Os recursos teatrais usados por Tata Amaral ao concentrar-se na memória de Vera e de Luiz, num fechar e abrir de flashbacks, escurecendo a cena e iluminando alternadamente a ambos dá clima intimista às sequências. Ajudam o espectador a entender as dores de ambos, as “culpas” e as mútuas acusações de fraquezas. Ela também foi militante, tinha uma visão pequeno-burguesa da luta, ele, no entanto, fraquejou diante dos torturadores. Estas contradições irão ajudá-la a livrar-se de seus fantasmas reais ou imaginários. E livrar-se deles irá apaziguá-la.

Mas são tênues as divisões entre o real e o imaginário traçadas por Tata Amaral. A própria Vera se confunde, não conseguindo separar o projetado do real, ao sair à procura de Carlos e não o encontrar. Ao retornar ao apartamento o reencontra e se surpreende. E finalmente ganha coragem para expulsá-lo saindo das sombras, enquanto ele simplesmente desaparece. É um belo uso da luz e das sombras, do real e do imaginário raramente visto no cinema nacional.

Anistia não cicatrizou corpos e mentes

O importante é que a diretora o faz sem perder o centro da narrativa: as sequelas das perseguições e das torturas sofridas pelos militantes de esquerda, democratas e progressistas durante a Ditadura Militar. Muitos, militares, direitistas e defensores do “esquecimento”, acham que a anistia cicatrizou as feridas do corpo e da mente e apaziguou as famílias dos desaparecidos. Porém, nenhuma conta foi zerada. Isto só acontecerá quando torturadores e seus chefes forem punidos, para que sirva de exemplo.

Vera só se livra de seus fantasmas quando os enfrenta, mostrando que as torturas e o desaparecimento de Carlos mudaram seu comportamento. Inclusive se recompõe de seu passado de ninfomaníaca, quando se entregava a desconhecidos, sem prazer algum. O ambiente fechado do apartamento, atulhado de móveis sem lugar definido, mostra que mudar é desarrumar. O que de mais urgente ela tinha era arrumar a própria mente. Na rua com amiga, em dia ensolarado, ela, por fim, desfez-se da culpa e de Carlos.

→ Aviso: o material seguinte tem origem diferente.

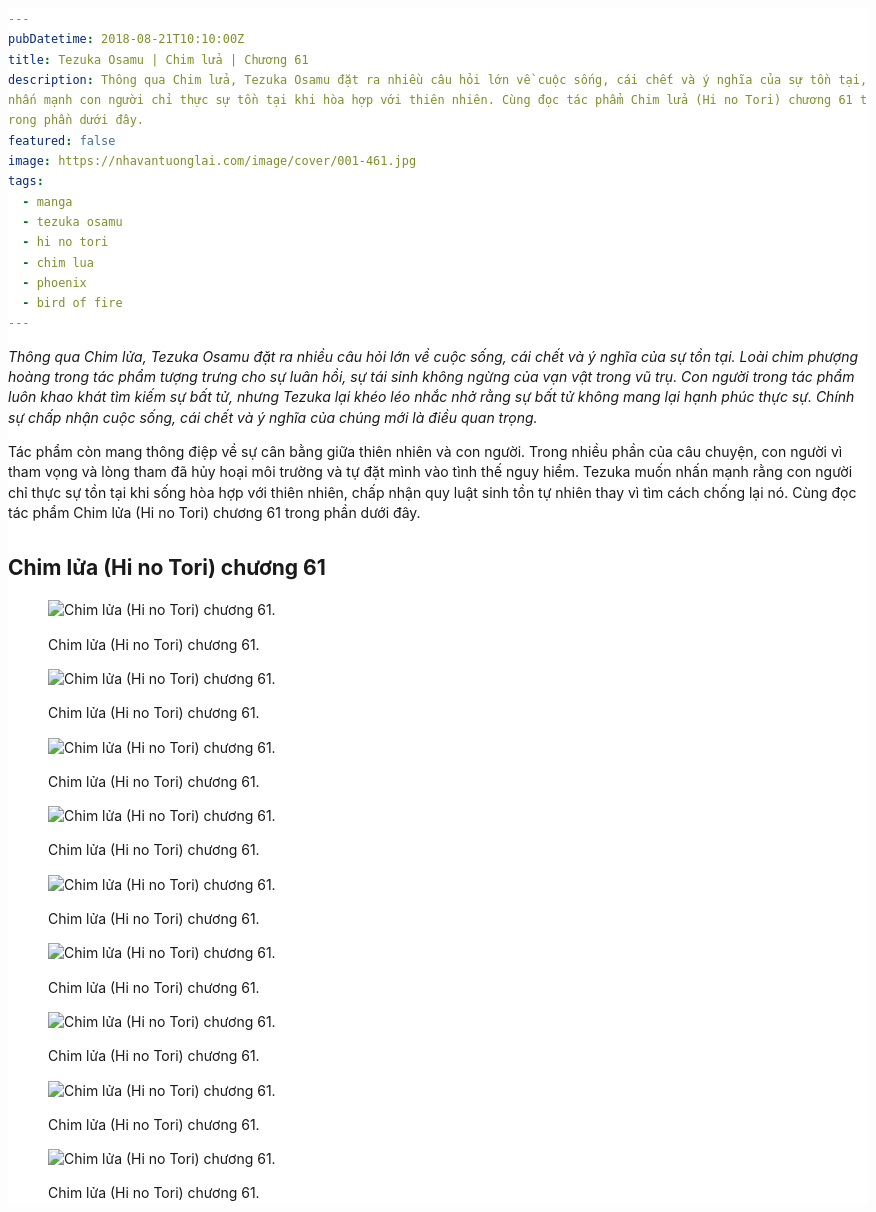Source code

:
 ```yaml
---
pubDatetime: 2018-08-21T10:10:00Z
title: Tezuka Osamu | Chim lửa | Chương 61
description: Thông qua Chim lửa, Tezuka Osamu đặt ra nhiều câu hỏi lớn về cuộc sống, cái chết và ý nghĩa của sự tồn tại, nhấn mạnh con người chỉ thực sự tồn tại khi hòa hợp với thiên nhiên. Cùng đọc tác phẩm Chim lửa (Hi no Tori) chương 61 trong phần dưới đây.
featured: false
image: https://nhavantuonglai.com/image/cover/001-461.jpg
tags:
  - manga
  - tezuka osamu
  - hi no tori
  - chim lua
  - phoenix
  - bird of fire
---
```


_Thông qua Chim lửa, Tezuka Osamu đặt ra nhiều câu hỏi lớn về cuộc sống, cái chết và ý nghĩa của sự tồn tại. Loài chim phượng hoàng trong tác phẩm tượng trưng cho sự luân hồi, sự tái sinh không ngừng của vạn vật trong vũ trụ. Con người trong tác phẩm luôn khao khát tìm kiếm sự bất tử, nhưng Tezuka lại khéo léo nhắc nhở rằng sự bất tử không mang lại hạnh phúc thực sự. Chính sự chấp nhận cuộc sống, cái chết và ý nghĩa của chúng mới là điều quan trọng._

Tác phẩm còn mang thông điệp về sự cân bằng giữa thiên nhiên và con người. Trong nhiều phần của câu chuyện, con người vì tham vọng và lòng tham đã hủy hoại môi trường và tự đặt mình vào tình thế nguy hiểm. Tezuka muốn nhấn mạnh rằng con người chỉ thực sự tồn tại khi sống hòa hợp với thiên nhiên, chấp nhận quy luật sinh tồn tự nhiên thay vì tìm cách chống lại nó. Cùng đọc tác phẩm Chim lửa (Hi no Tori) chương 61 trong phần dưới đây.

## Chim lửa (Hi no Tori) chương 61

<figure><img src="https://manga.nhavantuonglai.com/image/tezuka-osamu/hi-no-tori/0007-0001.jpg" alt="Chim lửa (Hi no Tori) chương 61." title="Chim lửa (Hi no Tori) chương 61." height=100% width=100%><figcaption></p>Chim lửa (Hi no Tori) chương 61.</p></figcaption></figure>

<figure><img src="https://manga.nhavantuonglai.com/image/tezuka-osamu/hi-no-tori/0007-0002.jpg" alt="Chim lửa (Hi no Tori) chương 61." title="Chim lửa (Hi no Tori) chương 61." height=100% width=100%><figcaption></p>Chim lửa (Hi no Tori) chương 61.</p></figcaption></figure>

<figure><img src="https://manga.nhavantuonglai.com/image/tezuka-osamu/hi-no-tori/0007-0003.jpg" alt="Chim lửa (Hi no Tori) chương 61." title="Chim lửa (Hi no Tori) chương 61." height=100% width=100%><figcaption></p>Chim lửa (Hi no Tori) chương 61.</p></figcaption></figure>

<figure><img src="https://manga.nhavantuonglai.com/image/tezuka-osamu/hi-no-tori/0007-0281.jpg" alt="Chim lửa (Hi no Tori) chương 61." title="Chim lửa (Hi no Tori) chương 61." height=100% width=100%><figcaption></p>Chim lửa (Hi no Tori) chương 61.</p></figcaption></figure>

<figure><img src="https://manga.nhavantuonglai.com/image/tezuka-osamu/hi-no-tori/0007-0282.jpg" alt="Chim lửa (Hi no Tori) chương 61." title="Chim lửa (Hi no Tori) chương 61." height=100% width=100%><figcaption></p>Chim lửa (Hi no Tori) chương 61.</p></figcaption></figure>

<figure><img src="https://manga.nhavantuonglai.com/image/tezuka-osamu/hi-no-tori/0007-0283.jpg" alt="Chim lửa (Hi no Tori) chương 61." title="Chim lửa (Hi no Tori) chương 61." height=100% width=100%><figcaption></p>Chim lửa (Hi no Tori) chương 61.</p></figcaption></figure>

<figure><img src="https://manga.nhavantuonglai.com/image/tezuka-osamu/hi-no-tori/0007-0284.jpg" alt="Chim lửa (Hi no Tori) chương 61." title="Chim lửa (Hi no Tori) chương 61." height=100% width=100%><figcaption></p>Chim lửa (Hi no Tori) chương 61.</p></figcaption></figure>

<figure><img src="https://manga.nhavantuonglai.com/image/tezuka-osamu/hi-no-tori/0007-0285.jpg" alt="Chim lửa (Hi no Tori) chương 61." title="Chim lửa (Hi no Tori) chương 61." height=100% width=100%><figcaption></p>Chim lửa (Hi no Tori) chương 61.</p></figcaption></figure>

<figure><img src="https://manga.nhavantuonglai.com/image/tezuka-osamu/hi-no-tori/0007-0286.jpg" alt="Chim lửa (Hi no Tori) chương 61." title="Chim lửa (Hi no Tori) chương 61." height=100% width=100%><figcaption></p>Chim lửa (Hi no Tori) chương 61.</p></figcaption></figure>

Entretanto há em “Hoje” traço de muitos filmes nacionais que retratam o militante de esquerda como autoritário, machista, pouco reflexivo. Carlos está sempre cobrando de Vera, cheio de rancor. Enquanto ela é frágil, indecisa, precisando se justificar a todo instante. É o que caso da sequência que gira em torno da lei que lhe dá direito à reparação. Reflete mais a relação conflituosa entre eles, do que o temor de ela ser recriminada por ele, devido ao uso que faz do dinheiro recebido do Estado. Há mais o que os separa do que os une. O inimigo maior, sem dúvida, era a Ditadura Militar.

“Hoje”.
Drama. Brasil.
2013. 87 minutos.
Música: Livio Tragtenberg.
Fotografia: Jacob Solitrenick.
Roteiro: Jean-Claude Bernardet, Rubens Rewald, Felipe Sholl.
Direção: Tata Amaral.
Elenco: Denise Fraga, César Troncoso, João Balbasserini, Lorena Lobato.

(*) Festival de Brasília 2012 – Prêmios: Filme, Atriz, Fotografia, Direção de Arte, Roteiro, Prêmio da Crítica.